In qualche modo, tutta la società avverte il morbo come condizione presente al suo interno ed il solo pensiero di doverlo evitare diviene centrale nelle riflessioni di ciascuno.
È ovvio ed è naturale che sia così, ma non si può non mettere in evidenza come, a volte, un tale pensiero diviene così ossessivo e maniacale, che si sospende qualsiasi attenzione verso altre dimensioni del vivere.

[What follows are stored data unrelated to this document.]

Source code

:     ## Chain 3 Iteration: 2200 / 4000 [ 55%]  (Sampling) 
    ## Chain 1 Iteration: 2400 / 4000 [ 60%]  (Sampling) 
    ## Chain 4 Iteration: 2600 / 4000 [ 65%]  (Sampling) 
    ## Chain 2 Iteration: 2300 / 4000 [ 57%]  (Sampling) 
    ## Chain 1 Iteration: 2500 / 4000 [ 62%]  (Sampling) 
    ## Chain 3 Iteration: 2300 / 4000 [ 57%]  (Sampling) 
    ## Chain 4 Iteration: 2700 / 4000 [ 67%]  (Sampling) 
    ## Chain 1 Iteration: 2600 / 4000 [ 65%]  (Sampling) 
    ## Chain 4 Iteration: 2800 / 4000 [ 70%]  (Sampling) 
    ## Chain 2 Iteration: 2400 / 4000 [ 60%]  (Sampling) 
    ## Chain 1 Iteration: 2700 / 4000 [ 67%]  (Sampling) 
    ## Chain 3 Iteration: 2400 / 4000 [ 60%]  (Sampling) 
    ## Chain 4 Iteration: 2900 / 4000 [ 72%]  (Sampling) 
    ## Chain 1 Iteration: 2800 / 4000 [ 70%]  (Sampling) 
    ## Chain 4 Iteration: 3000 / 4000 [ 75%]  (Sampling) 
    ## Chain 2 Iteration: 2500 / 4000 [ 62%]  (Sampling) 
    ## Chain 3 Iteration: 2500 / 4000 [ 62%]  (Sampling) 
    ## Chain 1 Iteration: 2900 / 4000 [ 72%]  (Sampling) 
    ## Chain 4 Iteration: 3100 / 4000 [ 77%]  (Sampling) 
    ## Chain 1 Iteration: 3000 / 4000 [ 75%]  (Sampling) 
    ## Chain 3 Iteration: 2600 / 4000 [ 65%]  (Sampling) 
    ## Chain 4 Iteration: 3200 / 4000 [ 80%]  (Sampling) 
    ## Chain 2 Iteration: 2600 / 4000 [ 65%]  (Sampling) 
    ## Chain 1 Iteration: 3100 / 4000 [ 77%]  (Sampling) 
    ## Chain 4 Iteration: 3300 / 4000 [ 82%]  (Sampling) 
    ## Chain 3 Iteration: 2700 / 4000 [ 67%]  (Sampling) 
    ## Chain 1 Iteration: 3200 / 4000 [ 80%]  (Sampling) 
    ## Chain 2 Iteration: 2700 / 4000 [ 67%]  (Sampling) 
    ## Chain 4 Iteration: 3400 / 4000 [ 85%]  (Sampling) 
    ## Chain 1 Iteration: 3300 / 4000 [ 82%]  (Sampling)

Non possiamo, quindi, non sperare che, quando la quarantena sarà finita e si passerà alle fasi successive della reintegrazione dei singoli individui nel contesto sociale, un simile abito di pensiero possa cessare e si torni, quindi, ad una socialità vissuta a pieno, nel rispetto comunque delle prescrizioni del legislatore e degli organismi sanitari, fino a quando queste imporranno cautela e prudenza nelle relazioni interpersonali.
Altrimenti, il rischio di un autismo sociale non può che imperare fra di noi, visto che ogni individuo ineluttabilmente tenderà a rinchiudersi in se stesso ed a privilegiare il solipsismo del proprio sé, piuttosto che le armonie (ed, eventualmente, anche le disarmonie) del consesso umano.
Ma, siamo certi che una simile deriva non si consumi, per ragioni di filantropia e di innato amore, da parte nostra, verso ciò che è fuori da noi stessi.